Das Funkloch: Kommunikationsprobleme, wenn es brenzlig wird
In Österreich gibt es ein bekanntes Problem: Sobald man sich ein paar Kilometer aus der Stadt entfernt, verschwindet das Handy-Netz. Zufällig passiert genau das auch regelmäßig im U-Ausschuss – nur eben in den Köpfen der Auskunftspersonen.
Die spannendsten Aussagen:
- „Ich wusste davon nichts.“
- „Ich habe die Nachrichten zwar gelesen, aber nicht verstanden.“
- „Das war nicht mein Aufgabenbereich.“
Und natürlich der Klassiker: „Ich hatte dazu keinen Kontakt.“
Was dann folgt, ist oft eine peinliche Rekonstruktion der Wahrheit über Wochen und Monate hinweg – eine Art Reverse-Detektivarbeit, bei der sich langsam herausstellt, dass besagte Personen doch involviert waren. Der Skandal? Wird am Ende vom Medien-Feuerwerk überdeckt und in der kollektiven Müdigkeit der Bevölkerung begraben.
Die Dauer des Blackouts: Man weiß nie, wann er endet
Blackouts sind unberechenbar. Manchmal dauert es nur ein paar Minuten, manchmal Stunden oder gar Tage, bis das Licht wieder angeht.
Genauso ist es mit U-Ausschüssen. Man startet mit großer Euphorie: „Jetzt wird alles aufgeklärt!“ Doch nach ein paar Monaten ist das öffentliche Interesse erschöpft.
Und wenn die Befragungen abgeschlossen sind? Dann passiert meistens Folgendes:
- Der Bericht kommt.
- Die Erkenntnisse sind schockierend.
- Alle sind empört.
- Die Regierung verspricht Konsequenzen.
- Konsequenzen? Natürlich keine.
- Nächster Skandal, bitte!
Ein Blackout hinterlässt oft Schäden, die erst später sichtbar werden – genau wie ein U-Ausschuss.
Die Verschwörungstheorien: Wer hat das Licht ausgeschaltet?
Jeder große Blackout bringt Verschwörungstheoretiker auf den Plan: War es ein Hackerangriff? Ein EMP? Die Illuminati?
Im U-Ausschuss ist es ähnlich: Wer hat wen gedeckt? Welche Chats fehlen? Warum gibt es plötzlich Festplatten mit Wasserschaden?

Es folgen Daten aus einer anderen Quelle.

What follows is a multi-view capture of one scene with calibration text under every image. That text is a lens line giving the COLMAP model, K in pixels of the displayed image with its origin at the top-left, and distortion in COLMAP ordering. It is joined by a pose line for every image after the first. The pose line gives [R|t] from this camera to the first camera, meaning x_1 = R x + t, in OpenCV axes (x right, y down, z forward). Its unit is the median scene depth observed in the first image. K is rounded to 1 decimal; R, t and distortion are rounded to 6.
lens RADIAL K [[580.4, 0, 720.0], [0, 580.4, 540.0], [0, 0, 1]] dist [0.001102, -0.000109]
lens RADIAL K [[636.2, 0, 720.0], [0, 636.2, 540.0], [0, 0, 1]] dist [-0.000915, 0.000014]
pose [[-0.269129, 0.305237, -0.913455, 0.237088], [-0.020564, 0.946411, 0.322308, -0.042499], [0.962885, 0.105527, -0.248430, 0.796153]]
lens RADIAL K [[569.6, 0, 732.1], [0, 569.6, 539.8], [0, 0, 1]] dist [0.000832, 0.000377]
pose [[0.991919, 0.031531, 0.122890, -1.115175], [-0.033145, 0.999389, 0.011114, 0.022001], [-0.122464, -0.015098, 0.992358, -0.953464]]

Theorien entstehen schneller, als sie widerlegt werden können. Und während die Bevölkerung noch nach Antworten sucht, hat das politische System schon längst die nächste Nebelkerze gezündet.

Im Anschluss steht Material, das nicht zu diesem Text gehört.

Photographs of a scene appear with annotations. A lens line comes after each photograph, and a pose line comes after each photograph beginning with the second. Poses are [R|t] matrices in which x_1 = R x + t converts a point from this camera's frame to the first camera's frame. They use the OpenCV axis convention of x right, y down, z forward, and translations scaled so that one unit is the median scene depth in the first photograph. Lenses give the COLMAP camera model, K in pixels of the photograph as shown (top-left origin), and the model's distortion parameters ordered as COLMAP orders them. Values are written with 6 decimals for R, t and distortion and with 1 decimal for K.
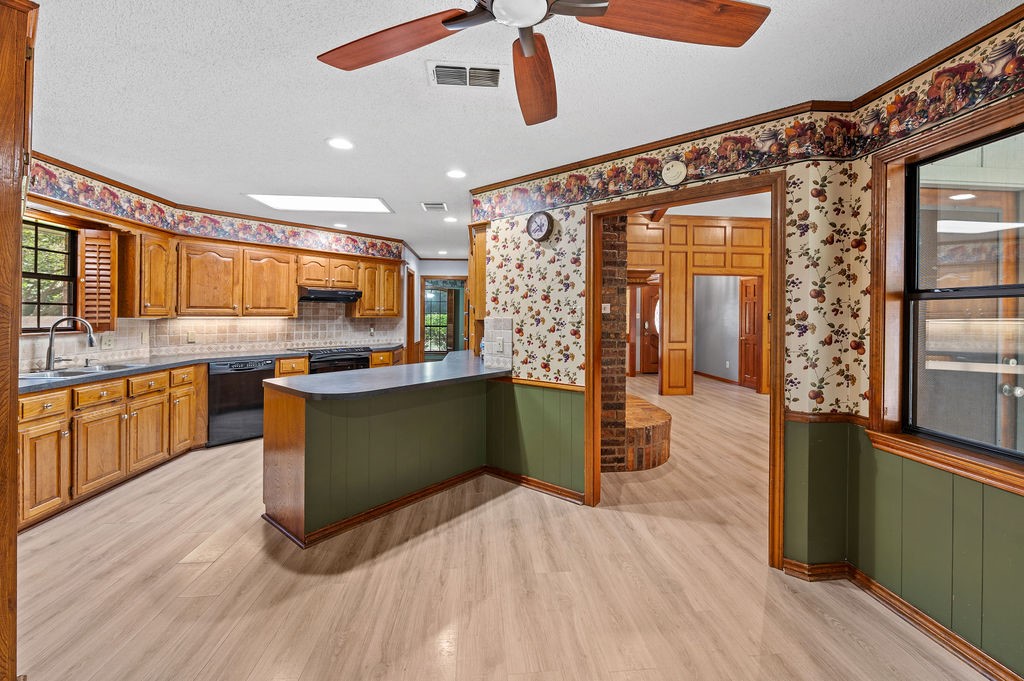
lens RADIAL K [[414.7, 0, 522.0], [0, 414.7, 312.4], [0, 0, 1]] dist [-0.005575, -0.000119]
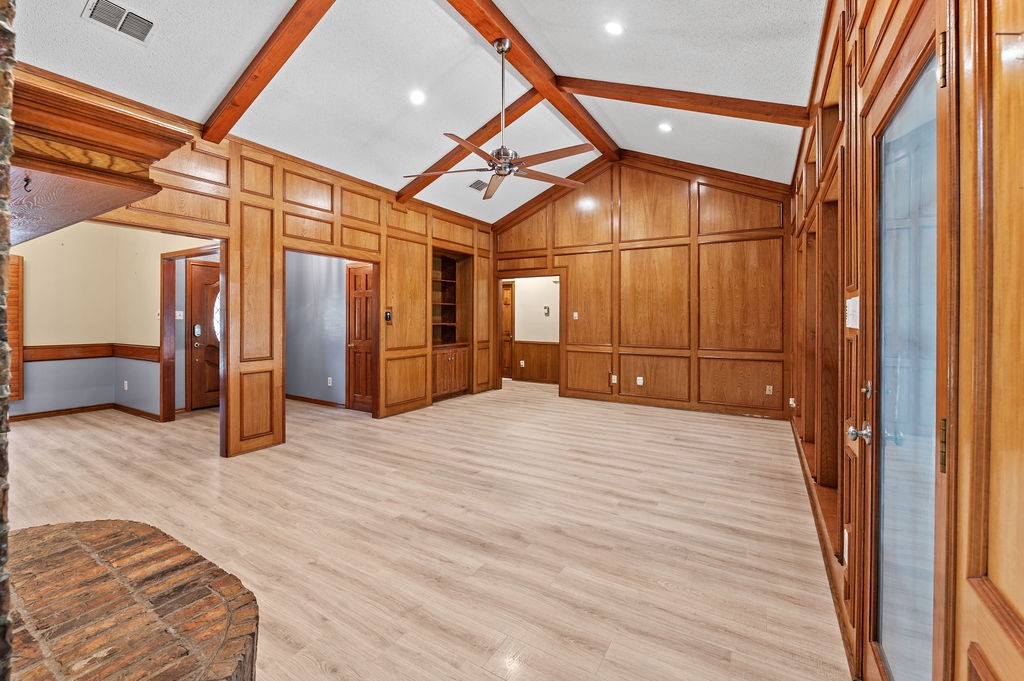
lens RADIAL K [[414.7, 0, 521.7], [0, 414.7, 320.5], [0, 0, 1]] dist [-0.005575, -0.000119]
pose [[0.585140, -0.010227, 0.810867, 0.115996], [-0.005944, 0.999840, 0.016900, 0.003395], [-0.810910, -0.014709, 0.584986, 0.340844]]
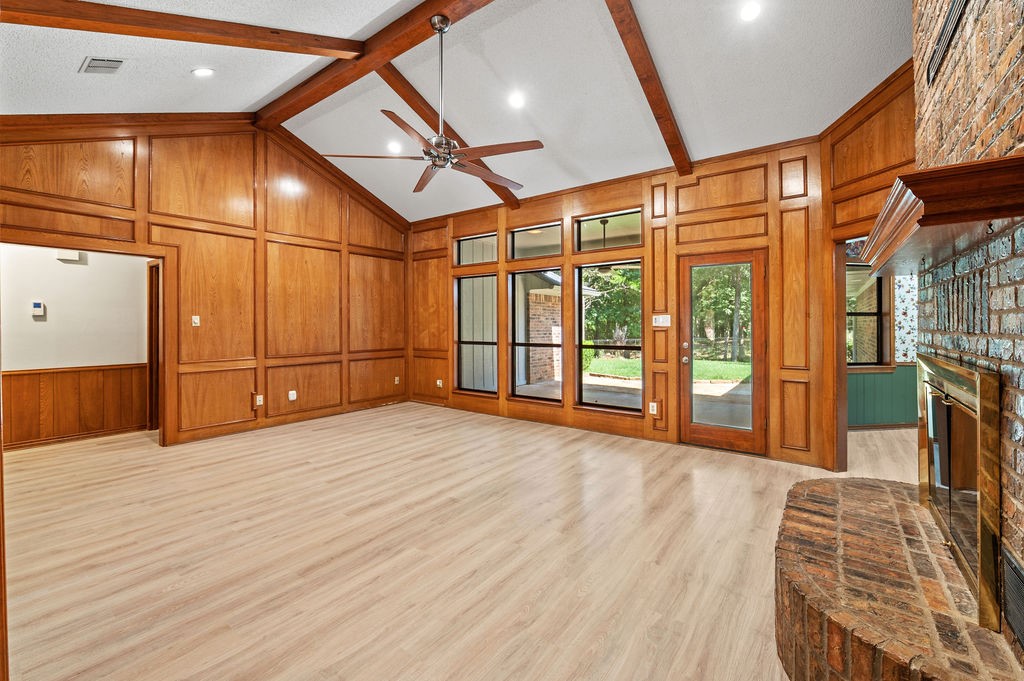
lens RADIAL K [[414.7, 0, 527.5], [0, 414.7, 323.0], [0, 0, 1]] dist [-0.005575, -0.000119]
pose [[-0.747136, -0.004155, 0.664658, 0.136304], [-0.008158, 0.999962, -0.002920, 0.008803], [-0.664621, -0.007604, -0.747142, 0.915126]]
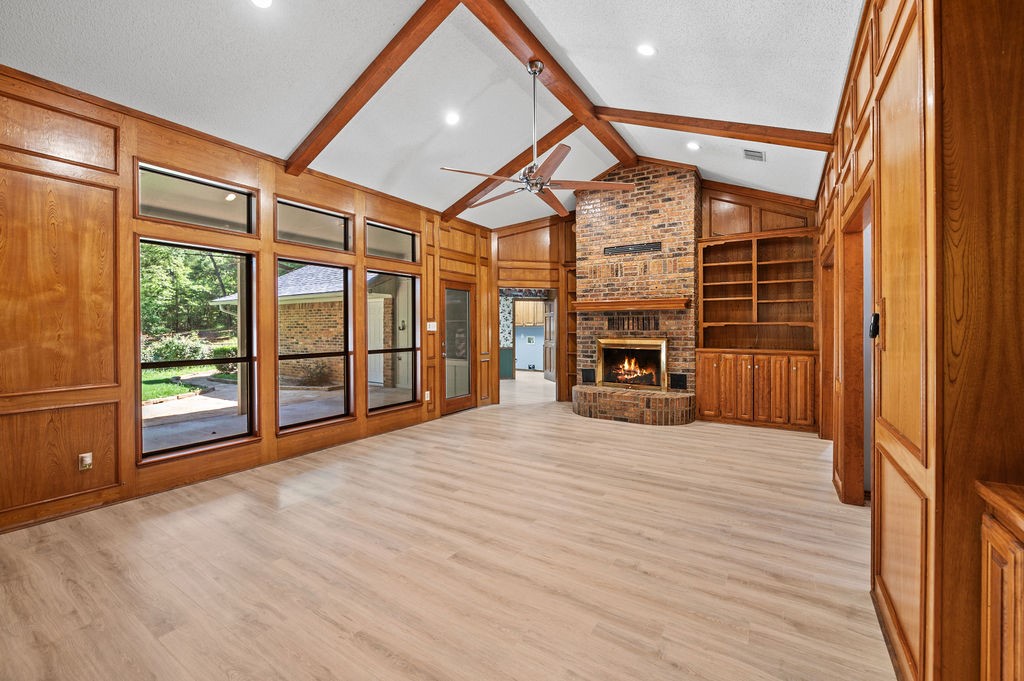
lens RADIAL K [[414.7, 0, 502.0], [0, 414.7, 331.5], [0, 0, 1]] dist [-0.005575, -0.000119]
pose [[-0.650367, 0.000035, -0.759620, 0.913798], [0.002715, 0.999994, -0.002278, 0.013363], [0.759616, -0.003544, -0.650363, 0.944095]]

Fazit: Österreichs parlamentarische Blackouts sind vorhersehbar – und doch unterhaltsam
Der U-Ausschuss ist also tatsächlich eine Art Blackout:
- Er kommt plötzlich.
- Niemand will verantwortlich sein.
- Das Chaos ist groß.
- Am Ende weiß niemand, wie es wirklich passiert ist.
- Die Schäden werden ignoriert, bis zum nächsten Mal.

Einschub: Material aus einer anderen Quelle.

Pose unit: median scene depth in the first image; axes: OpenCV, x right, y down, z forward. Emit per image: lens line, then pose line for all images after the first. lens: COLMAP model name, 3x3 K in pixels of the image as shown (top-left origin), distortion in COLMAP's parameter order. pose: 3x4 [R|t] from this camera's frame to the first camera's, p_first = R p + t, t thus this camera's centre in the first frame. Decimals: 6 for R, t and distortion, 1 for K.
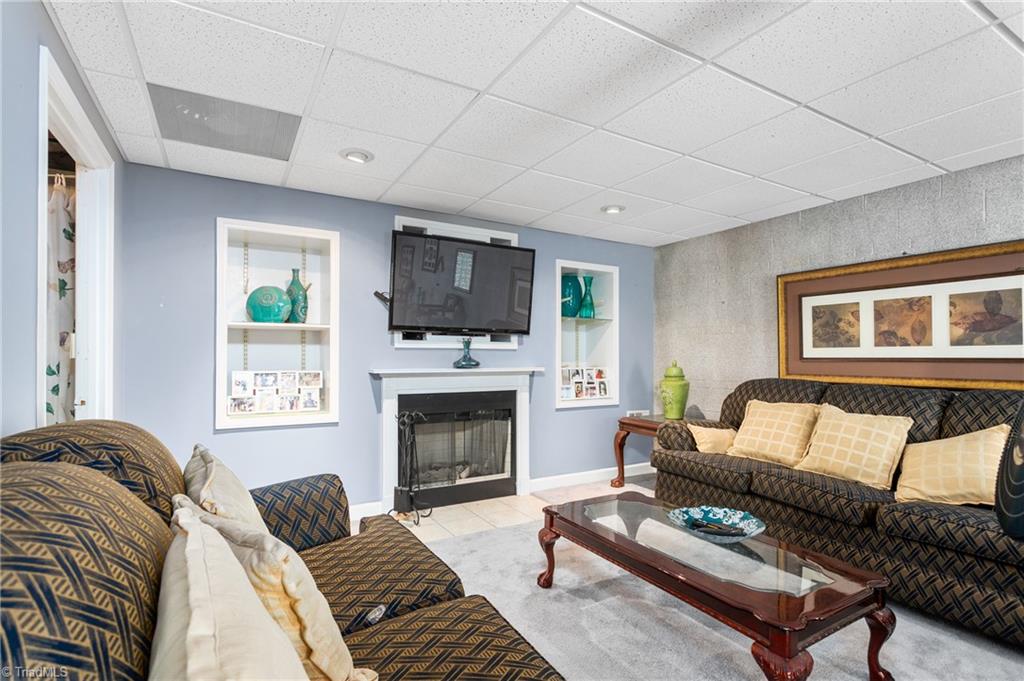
lens RADIAL K [[493.9, 0, 508.2], [0, 493.9, 346.2], [0, 0, 1]] dist [-0.000660, -0.000255]
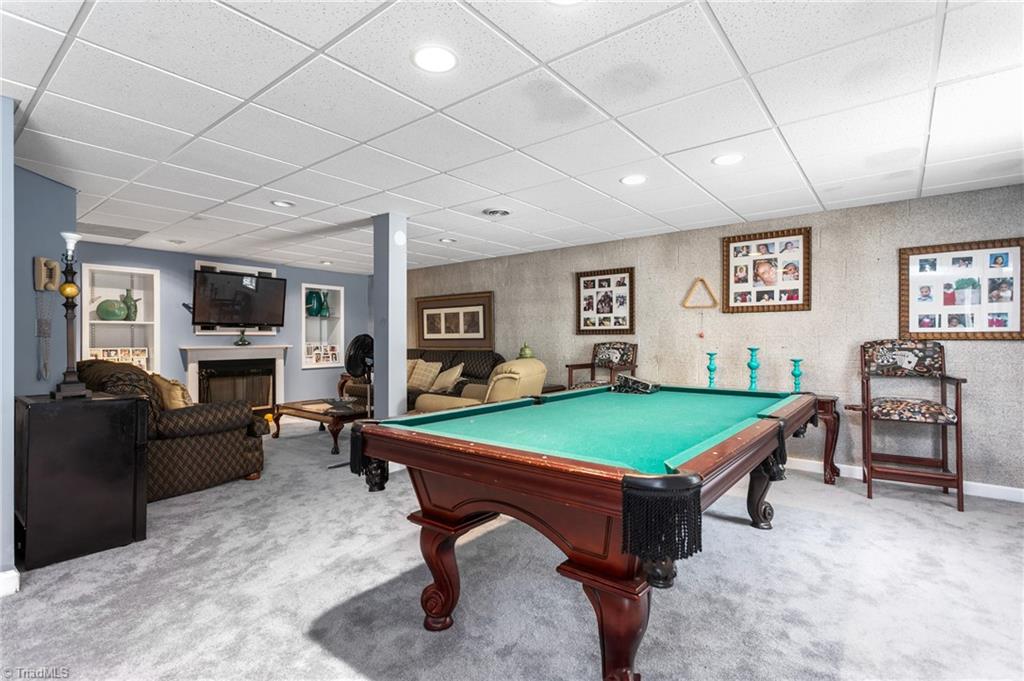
lens RADIAL K [[493.9, 0, 516.2], [0, 493.9, 336.0], [0, 0, 1]] dist [-0.000660, -0.000255]
pose [[0.934853, -0.005178, 0.354998, 0.213497], [0.000609, 0.999916, 0.012981, -0.013718], [-0.355036, -0.011919, 0.934777, -1.051156]]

Und doch hat der U-Ausschuss einen unschätzbaren Wert: Er ist eine der letzten Bastionen echter politischer Unterhaltung. Denn wenn schon keine Konsequenzen folgen, dann zumindest ein bisschen Satire-Material für die nächste Diskussion im Wirtshaus.
Bis zum nächsten Blackout – pardon – U-Ausschuss!